Ambev (NYSE:ABEV) is one of the world’s largest brewing companies. It’s right up there with its corporate parent, Anheuser-Busch Inbev “ABI” (NYSE:BUD), and rival Heineken (OTCMKTS:HEINY). Ambev’s market capitalization reflects its size; even after a punishing decline in Ambev stock, the company is still worth almost $50 billion.
Even so, Ambev may be less of a household name for U.S.-based investors. That’s because Ambev is ABI’s subsidiary for most of the Americas. Ambev derives the majority of its business from Brazil; it also has large franchises in Canada and the rest of Central and South America.
Brazil alone has more than 200 million people, and Ambev has access to many millions more with its businesses in the rest of the Americas. Ambev also enjoys concentrated markets; it’s No. 1 or 2 in virtually all its markets and has monopolistic market share in many places.
Despite the positives, Ambev stock has plunged in recent months. Here’s what went wrong, and how things will turn around for Ambev.

____________________

### DIRECTIONS
a - In the Ambev article, swap "subsidiary" for "division" and write out the passage from "Ambev (NYSE:ABEV) is" to "and South America." again.
b - Answer these questions from the article on Ambev:
(i) What is Ambev still worth after its stock decline?
(ii) How many people does Brazil have?
(iii) Which company does the article name as a rival?
c - Write what comes next in the article on Ambev, starting after its last sentence.

### INFORMATION SHOWN
____________________

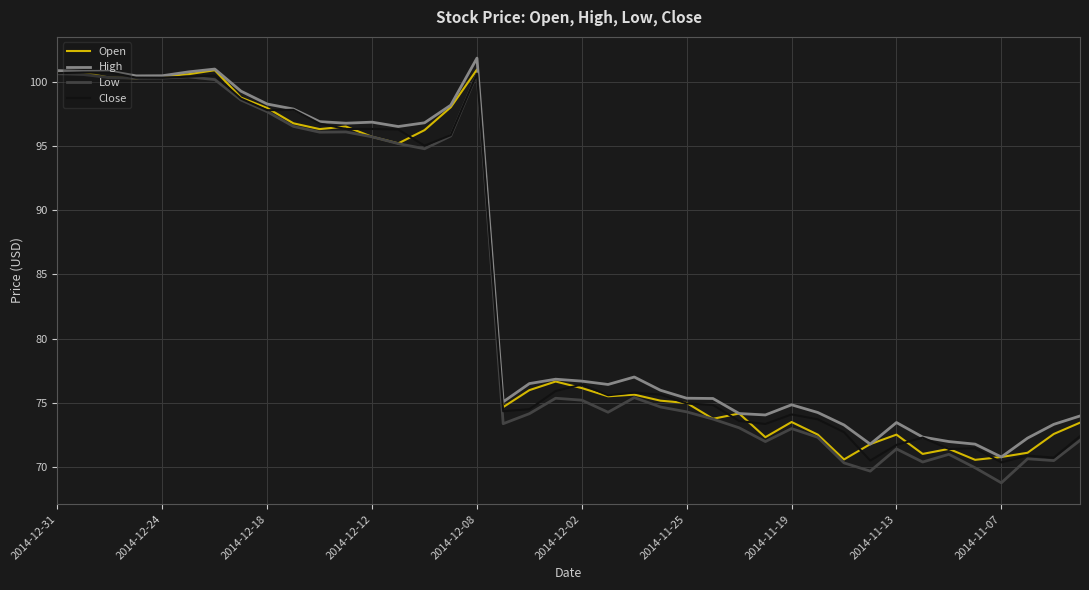

What is the minimum value for High?

70.8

____________________

### LIST OF ANSWERS
a -
Ambev (NYSE:ABEV) is one of the world’s largest brewing companies. It’s right up there with its corporate parent, Anheuser-Busch Inbev “ABI” (NYSE:BUD), and rival Heineken (OTCMKTS:HEINY). Ambev’s market capitalization reflects its size; even after a punishing decline in Ambev stock, the company is still worth almost $50 billion.
Even so, Ambev may be less of a household name for U.S.-based investors. That’s because Ambev is ABI’s division for most of the Americas. Ambev derives the majority of its business from Brazil; it also has large franchises in Canada and the rest of Central and South America.

b -
(i) Almost $50 billion.
(ii) More than 200 million.
(iii) Heineken (OTCMKTS:HEINY).

c -
Beer Is Tapped Out
It’d be easy to look at Ambev’s stock chart and assume that the company has some sort of unique problem. After all, Ambev shares hit their lowest point in the past decade during the March crash. That’s obviously disappointing for long-term investors.
Keep in mind, however, that it’s not only Ambev. Corporate parent ABI saw its own stock lose as much as two-thirds of its value in recent years. Other regional competitors, like Chile’s leading brewer Compania Cervecerias Unidas (NYSE:CCU) are also down 50% off their highs. So, this is hardly just an Ambev problem.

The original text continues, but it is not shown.